In this case, the sample mean (M) is 53.8, the population mean (μ) is 50, the standard deviation (σ) is 15, and the sample size (n) is 100. Plugging these values into the formula, we get:
t = (53.8 - 50) / (15 / √100)
t = 3.8 / (15 / 10)
t = 3.8 / 1.5
t = 2.53

Step 3: Find the critical t-value:
With a two-tailed test and a significance level (α) of 0.05, we need to find the critical t-value that corresponds to an α/2 level of 0.025 in each tail. Looking up this value in a t-table with 99 degrees of freedom (n - 1), we find the critical t-value to be approximately ±1.984.
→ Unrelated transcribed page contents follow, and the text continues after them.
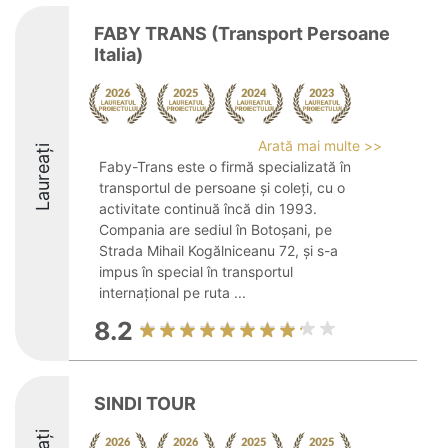
FABY TRANS (Transport Persoane
Italia)
Arată mai multe >>
Laureați
Faby-Trans este o firmă specializată în
transportul de persoane și coleți, cu o
activitate continuă încă din 1993.
Compania are sediul în Botoșani, pe
Strada Mihail Kogălniceanu 72, și s-a
impus în special în transportul
internațional pe ruta ...
8.2
SINDI TOUR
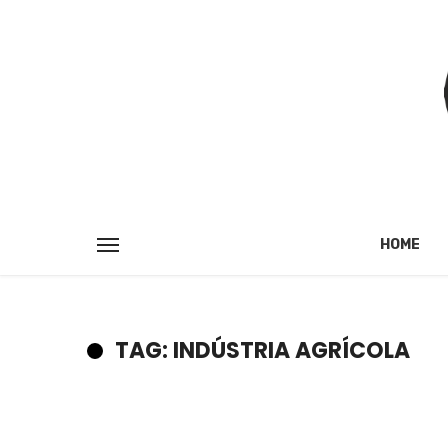
HOME
TAG: INDÚSTRIA AGRÍCOLA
Step 4: Compare the calculated t-value with the critical t-value:
As the calculated t-value (2.53) is greater than the critical t-value (1.984), we can conclude that the sample provides enough evidence to reject the null hypothesis and conclude that self-esteem scores for adolescents with group participation are significantly different from those of the general population.

B) To measure the size of the difference, we can calculate Cohen's d.

Cohen's d formula:
d = (sample mean - population mean) / standard deviation

Using the values from the given information:
d = (53.8 - 50) / 15
d = 3.8 / 15
d = 0.2533 (rounded to four decimal places)

In a research report, the outcome of the hypothesis test can be described as:
"The t-test revealed a significant difference in self-esteem scores between adolescents with group participation (M = 53.8) and the general population (μ = 50); t(99) = 2.53, p < .05, two-tailed. Furthermore, Cohen's d indicated a small effect size (d = 0.2533) for this difference."